WORK TASK:
Scan the records for the string "class" and copy every line that holds it.

^^^^^^^^

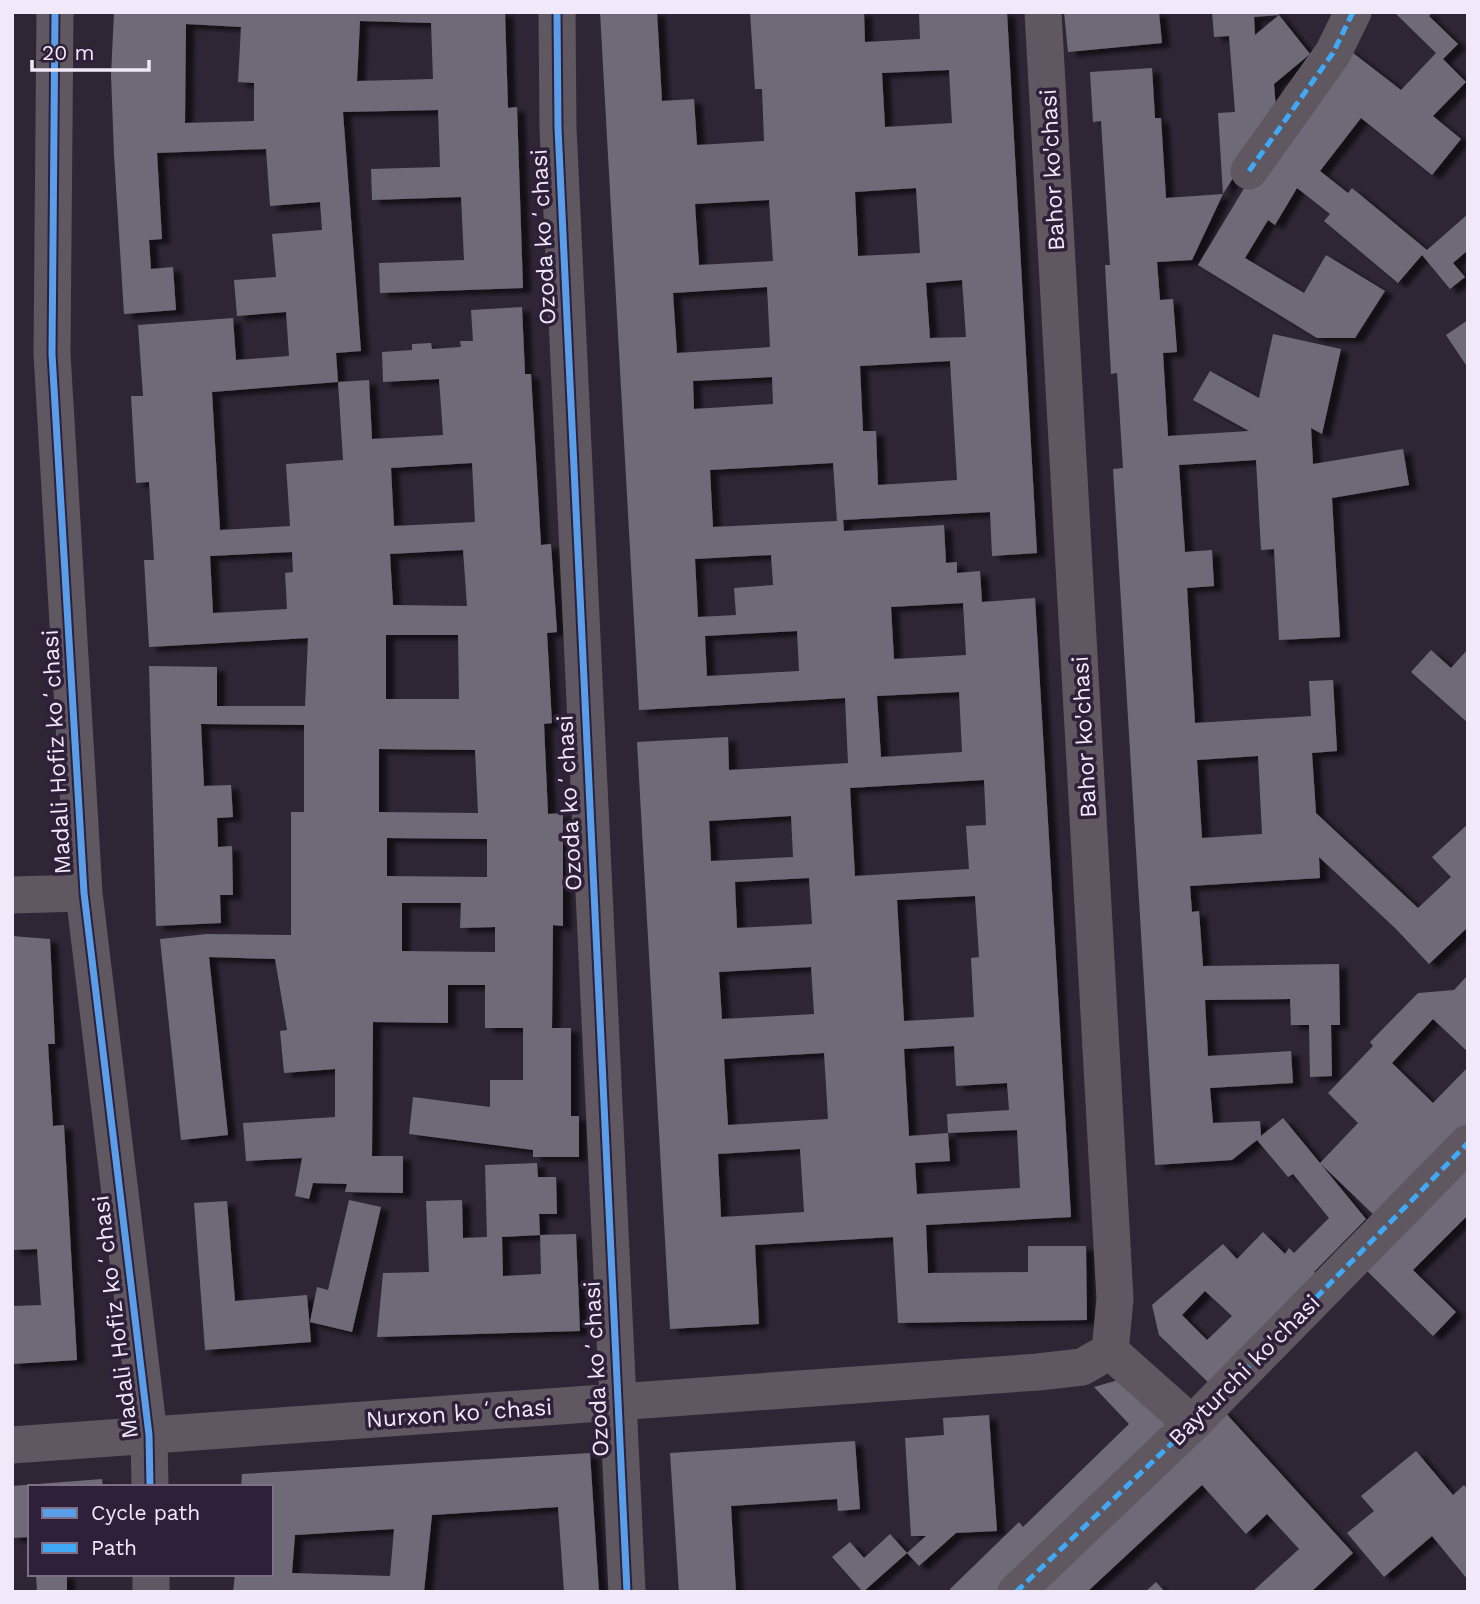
<svg xmlns="http://www.w3.org/2000/svg" width="1480" height="1604" font-family="'Work Sans',sans-serif">
<style>
.building{fill:#6e6a77;fill-rule:evenodd;filter:url(#shadow)}
.lines{fill:none;stroke-linecap:round;stroke-linejoin:round}
.street{stroke:#605860;stroke-width:37}
.quiet{stroke:#3fa9f5;stroke-width:5;stroke-dasharray:10 5;stroke-linecap:butt}
.cycleway-casing{stroke:#2f203a;stroke-width:11}
.cycleway{stroke:#5a9eea;stroke-width:7}
.labels{text-anchor:middle;stroke-width:7;stroke-linejoin:round;paint-order:stroke}
.street-label{font-size:23px;fill:#f1e8f9;stroke:#2f203a}
</style>
<defs>
<filter id="shadow"><feDropShadow dx="8" dy="4.5" stdDeviation="2" flood-color="#0009"/></filter>
</defs>
<rect width="100%" height="100%" fill="#2e2634"/>
<path class="building" d="M114,12h391l3,96 9,-1 6,181 -143,5 -1,-30 85,-3 -3,-63 -89,3 -1,-31 69,-2 -2,-57 -95,2 18,239 -25,2 2,29 31,-2 3,59 71,-4 -4,-56 -56,3 -1,-30 30,-2v-6l19,-1 1,6 29,-2 -1,-6h13l-2,-31 51,-3 3,67h6l10,171 10,-1 6,88 -10,1 5,90 -8,1 4,90 15,-1v113l-10,-1 -1,103h19v88h8v41h-46v-7l-124,-16 4,-37 77,10v-27h33v-52h-38v-43h-37v38l-75,-1 -1,134h31v37l-58,-1 2,-8 -34,-1 -4,16 -14,-3 7,-38 -56,3 -3,-38 92,-6v-48l-51,4 -4,-42 7,-1 -12,-71 -66,-2 19,178 -47,5 -21,-201 47,-5 84,1v-123h13v-87l-103,-1 3,62 27,-1 2,32 -16,1 1,29 14,-1 1,49h-13l1,28 -65,3 -7,-260 68,1v39h88l3,-68 -159,9 -5,-87h10l-5,-78 -13,1 -5,-87h12l-5,-71 95,-7 3,42 53,-4 -3,-44 -49,4 -3,-36 42,-3 -4,-43 50,-4 -2,-28 -50,4 -4,-57 -109,4 5,86 -13,1 2,29 22,-2 3,43 -52,4 -10,-159 -3,-80zM360,21l71,2 2,56 -76,2zM186,24l55,3 -3,55 16,1v38l-69,2zM338,382l5,78 -57,4 4,62 -70,4 -8,-138zM472,463l3,59 -81,4 -3,-58zM463,550l4,56 -74,-1 -3,-51zM292,552l1,20 -8,1 2,36 -74,4 -3,-57zM386,635h72l1,64h-73zM379,749l96,1 3,63 -99,-1zM387,838l100,1v38l-100,-1zM402,903h59l-1,25 35,-1v25l-93,-1z
M600,12h57l5,89 32,-2 3,46 67,-4 -2,-52h-7l-5,-77h114l1,30 55,-3 -1,-27h88l30,541 -45,3 -2,-44 -147,8 1,11 100,-6 2,38 11,-1v11l23,-2 2,31 53,-4 36,619 -145,8 2,48 100,-1v-26h58l1,74 -189,3 -5,-86 -138,8 4,79 -89,5 -33,-587 91,-5 1,33 119,-7 -3,-65 -206,12zM949,70l3,53 -67,4 -3,-54zM916,188l4,65 -62,3 -3,-64zM769,200l4,61 -74,4 -4,-61zM962,280l4,57 -36,1 -4,-55zM767,287l3,60 -93,6 -4,-60zM950,361l7,119 -79,5 -2,-54h-13l-3,-65zM772,377l1,27 -79,5 -1,-28zM833,463l4,58 -124,6 -3,-57zM771,555l2,30 -39,3 2,27 -38,2 -3,-58zM963,603l3,52 -72,4 -3,-52zM797,631l2,40 -92,5 -2,-40zM959,692l3,60 -81,5 -4,-61zM984,780l2,45 -20,1 3,43 -114,7 -5,-88zM791,816l2,41 -82,4 -2,-40zM809,878l3,46 -75,4 -2,-46zM975,896l4,61 -8,1 3,59 -70,4 -7,-121zM811,967l3,47 -92,5 -3,-47zM954,1046l2,40 51,-3 2,27 -62,4 1,19 -39,3 -5,-87zM824,1053l4,66 -100,6 -4,-66zM1017,1130l3,58 -103,6 -2,-31 35,-2 -2,-28zM800,1149l4,63 -83,5 -3,-63z
M1064,12h95l3,31 -94,9z
M1212,12h66l1,3 -25,2 1,18 24,-20 31,39 -36,30 2,25 -53,85 -31,66 -35,2 3,38 13,-1 4,53 -14,1 5,83 81,-5 -56,-31 17,-29 49,27 14,-64 68,15 -19,85 -11,-6 2,36 90,-15 6,36 -77,13 8,139 -61,3 -5,-91 -13,1 -5,-90 -77,5 6,87 27,-2 2,36 -27,2 8,135 116,-7 -2,-35 24,-1 4,71 -25,2 4,60 102,95 33,-31 -19,-20 36,-33v103l-39,37 -33,-35 -77,-72 1,21 -130,8 2,26 7,-1 4,55 136,-2 1,61h-9l1,51 -22,1 -1,-52h-18l-1,-26 -85,1 3,56 83,-5 2,32 -83,5 3,35 47,-2 1,15 22,-18 37,45 38,-40 -30,-30 45,-47 -3,-4 48,-49 36,-3 14,-15v77l-35,-33 -41,44 41,40 35,-36v55l-92,95 -56,-54 46,56 -52,53 3,3 -106,110 -52,-50 -7,-30 71,-61 14,15 26,-27 22,22 4,-6 5,5 35,-35 -36,-44 -5,3 -31,-37 -25,20 -77,5 -42,-696 10,-1 -6,-95 -6,1 -6,-109h5l-9,-144 -8,1 -3,-50 62,-4 3,50h6l5,80 57,-4 -5,-81 17,-1 -6,-76 -15,1zM1258,756l4,78 -60,4 -5,-78zM1205,1291l27,25 -25,24 -25,-25z
M1394,12h39l-4,4 29,28 -15,15 23,23 -33,34 28,23 -29,36 -71,-57 -41,53 28,22 4,-5 75,62 41,-36v36l-15,13 12,14 -15,12 -28,-34 -24,28 -74,-62 6,-7 -33,-26 -22,37 -7,-5 -23,38 59,35 22,-38 59,36 -30,47h-38l-119,-73 63,-105 87,-111 53,41 35,-37z
M1468,320v48l-22,-33z
M1468,649v74l-57,-51 20,-22 20,18z
M12,936l38,3 5,105h-7l5,82 11,-1 13,235 -65,4v-58l29,-1 -4,-56 -25,1z
M537,1163l1,14h18l1,37h-18l1,21 -38,2 1,39 38,-2 -1,-39 36,-1 4,97 -203,6 6,-64 46,-1 -3,-71 36,-1 1,38 24,-1 -2,-72z
M1468,1164v51l-55,55 43,42 -23,24 -68,-67z
M349,1200l32,7 -29,125 -42,-10 7,-35 11,3z
M227,1201l8,100 72,-6 4,47 -106,8 -11,-147z
M1132,1376l47,48 -174,168h-53l-2,-3 69,-67 4,5 106,-103 -35,-37z
M1222,1409l131,144 -42,39h-59l47,-43 -32,-35 -21,20 -44,-49 -115,107h-62z
M989,1415l8,116 -41,2 -37,33 -12,-13 19,-17h-15l-6,-98 39,-3 -1,-17z
M855,1441l5,68 -22,2 -1,-12 -106,7 5,86h-57l-9,-139z
M1416,1451l37,44 11,-10 4,5v90l-36,-44 -48,41 -37,-44 27,-22 -13,-15z
M590,1453l9,139h-35l-6,-85 -126,8 -8,77h-191l2,-18h36v-87h-30l1,-13zM394,1529l-4,47 -98,-3 3,-38z
M102,1479l1,8h-73v50l-18,1v-52z
M890,1534l17,19 -44,39 -31,-35 18,-15 14,16z
M36,1574h31v18h-30z
M1156,1582l9,10h-20z"/>
<g class="lines">
<path class="street" d="M55,12l-3,342 32,539 65,542 1,52
M557,12l1,116 69,1464
M1043,12l72,1287 -5,52 82,73
M1249,171l84,-118 20,-41
M12,895l72,-2
M12,1445l1026,-73 44,-5 28,-16
M151,1574v18
M1016,1592l176,-168 276,-281"/>
<path class="quiet" d="M1249,171l84,-118 20,-41
M1016,1592l176,-168 276,-281"/>
<g class="cycleway-casing">
<path id="cycleway" d="M55,12l-3,342 32,539 65,542 1,52
M557,12l1,116 69,1464"/>
</g>
<use href="#cycleway" class="cycleway"/>
</g>
<g class="labels">
<g class="street-label">
<text transform="translate(1052 170) rotate(-93)" y="8">Bahor ko'chasi</text>
<text transform="translate(543 237) rotate(-93)" y="8">Ozoda koʻchasi</text>
<text transform="translate(1084 737) rotate(-93)" y="8">Bahor ko'chasi</text>
<text transform="translate(56 752) rotate(-93)" y="8">Madali Hofiz koʻchasi</text>
<text transform="translate(569 803) rotate(-93)" y="8">Ozoda koʻchasi</text>
<text transform="translate(115 1317) rotate(-97)" y="8">Madali Hofiz koʻchasi</text>
<text transform="translate(596 1369) rotate(-93)" y="8">Ozoda koʻchasi</text>
<text transform="translate(1244 1370) rotate(-45)" y="8">Bayturchi ko'chasi</text>
<text transform="translate(459 1413) rotate(-4)" y="8">Nurxon koʻchasi</text>
</g>
</g>
<rect width="1480" height="1604" fill="none" stroke="#f1e8f9" stroke-width="28"/>
<rect x="28" y="1485" width="245" height="91" fill="#2f203a" stroke="#7d7086" stroke-width="2"/>
<rect x="42" y="1508" width="35" height="10" fill="#5a9eea" stroke="#7d7086" stroke-width="2"/>
<text x="91" y="1520" font-size="21" fill="#f1e8f9">Cycle path</text>
<rect x="42" y="1543" width="35" height="10" fill="#3fa9f5" stroke="#7d7086" stroke-width="2"/>
<text x="91" y="1555" font-size="21" fill="#f1e8f9">Path</text>
<path d="M32 60v10h117v-10" fill="none" stroke="#f1e8f9" stroke-width="3.5"/>
<text x="42" y="60" font-size="21" fill="#f1e8f9" stroke="#2f203a" stroke-width="5" paint-order="stroke">20 m</text>
</svg>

^^^^^^^^

EXERCISE RESULT:
<path class="building" d="M114,12h391l3,96 9,-1 6,181 -143,5 -1,-30 85,-3 -3,-63 -89,3 -1,-31 69,-2 -2,-57 -95,2 18,239 -25,2 2,29 31,-2 3,59 71,-4 -4,-56 -56,3 -1,-30 30,-2v-6l19,-1 1,6 29,-2 -1,-6h13l-2,-31 51,-3 3,67h6l10,171 10,-1 6,88 -10,1 5,90 -8,1 4,90 15,-1v113l-10,-1 -1,103h19v88h8v41h-46v-7l-124,-16 4,-37 77,10v-27h33v-52h-38v-43h-37v38l-75,-1 -1,134h31v37l-58,-1 2,-8 -34,-1 -4,16 -14,-3 7,-38 -56,3 -3,-38 92,-6v-48l-51,4 -4,-42 7,-1 -12,-71 -66,-2 19,178 -47,5 -21,-201 47,-5 84,1v-123h13v-87l-103,-1 3,62 27,-1 2,32 -16,1 1,29 14,-1 1,49h-13l1,28 -65,3 -7,-260 68,1v39h88l3,-68 -159,9 -5,-87h10l-5,-78 -13,1 -5,-87h12l-5,-71 95,-7 3,42 53,-4 -3,-44 -49,4 -3,-36 42,-3 -4,-43 50,-4 -2,-28 -50,4 -4,-57 -109,4 5,86 -13,1 2,29 22,-2 3,43 -52,4 -10,-159 -3,-80zM360,21l71,2 2,56 -76,2zM186,24l55,3 -3,55 16,1v38l-69,2zM338,382l5,78 -57,4 4,62 -70,4 -8,-138zM472,463l3,59 -81,4 -3,-58zM463,550l4,56 -74,-1 -3,-51zM292,552l1,20 -8,1 2,36 -74,4 -3,-57zM386,635h72l1,64h-73zM379,749l96,1 3,63 -99,-1zM387,838l100,1v38l-100,-1zM402,903h59l-1,25 35,-1v25l-93,-1z
<g class="lines">
<path class="street" d="M55,12l-3,342 32,539 65,542 1,52
<path class="quiet" d="M1249,171l84,-118 20,-41
<g class="cycleway-casing">
<use href="#cycleway" class="cycleway"/>
<g class="labels">
<g class="street-label">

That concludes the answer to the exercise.